Unlike established industries, AI development is being presented as both inevitable and revolutionary – capable of solving humanity’s greatest challenges while potentially disrupting employment across sectors. This combination of promised benefits and potential risks naturally invites greater scrutiny of environmental impacts.

The Need for Transparency and Accurate Reporting

One consistent challenge in assessing AI’s environmental impact is the lack of transparency from companies developing these technologies. Many use non-disclosure agreements to shield basic operational information from public view. When Google’s water usage in Oregon was requested by a newspaper, the company fought disclosure through months of legal battles, claiming the information constituted a “trade secret.”

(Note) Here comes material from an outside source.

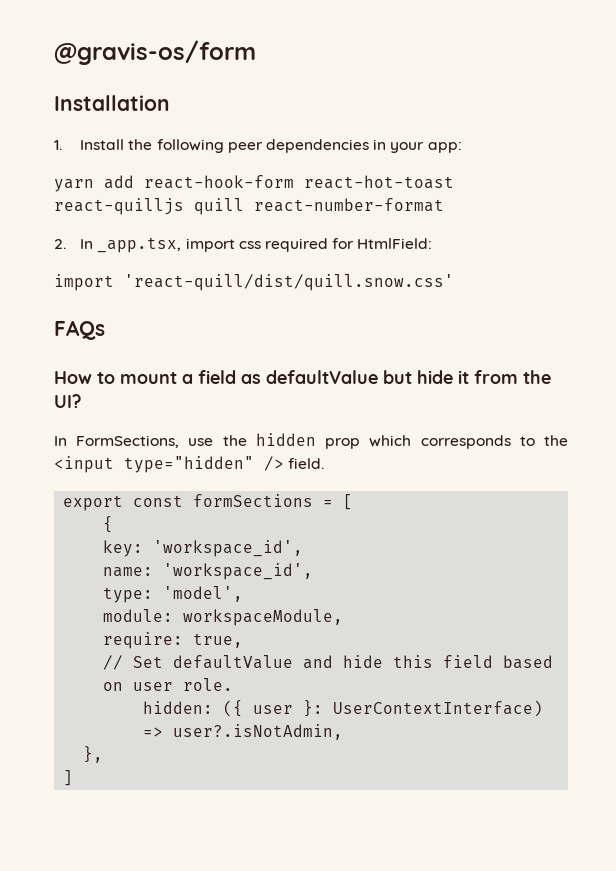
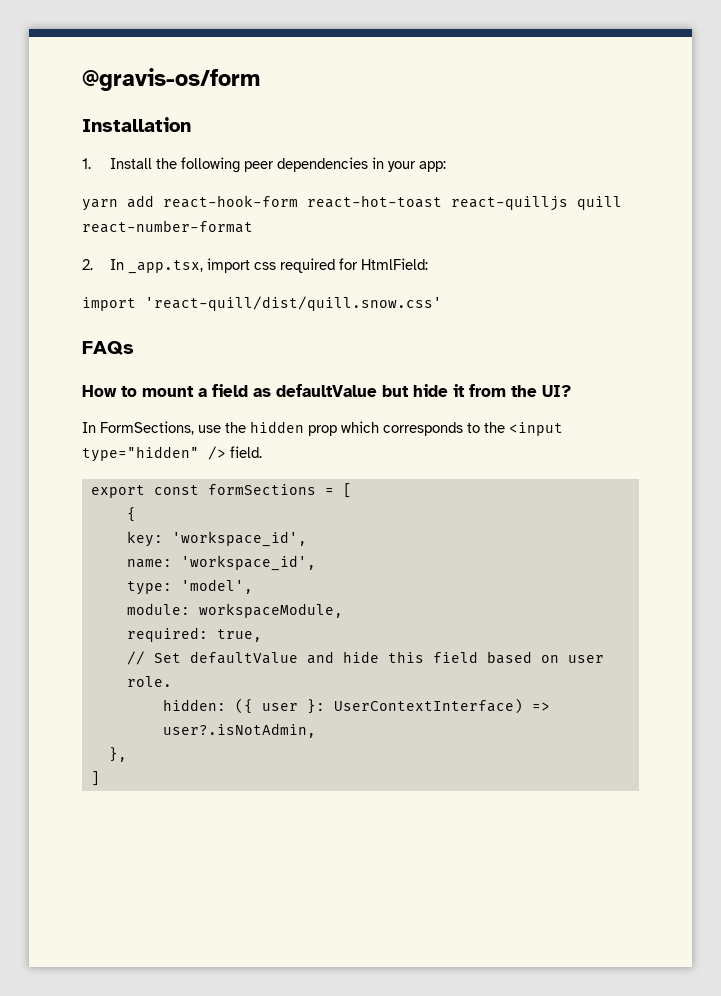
[103,632,184,649] require: -> [126,627,208,642] required:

Even when companies do share information, it often lacks important context. When OpenAI CEO Sam Altman stated that an “average” ChatGPT query used “roughly one fifteenth of a teaspoon” of water, he didn’t define what constitutes an average query or clarify whether this figure included water used during model training.

This highlights the importance of both accurate reporting by journalists and greater transparency from AI companies. As these technologies reshape our economy and society, understanding their full environmental implications becomes increasingly vital – not to halt progress, but to ensure development occurs in environmentally responsible ways.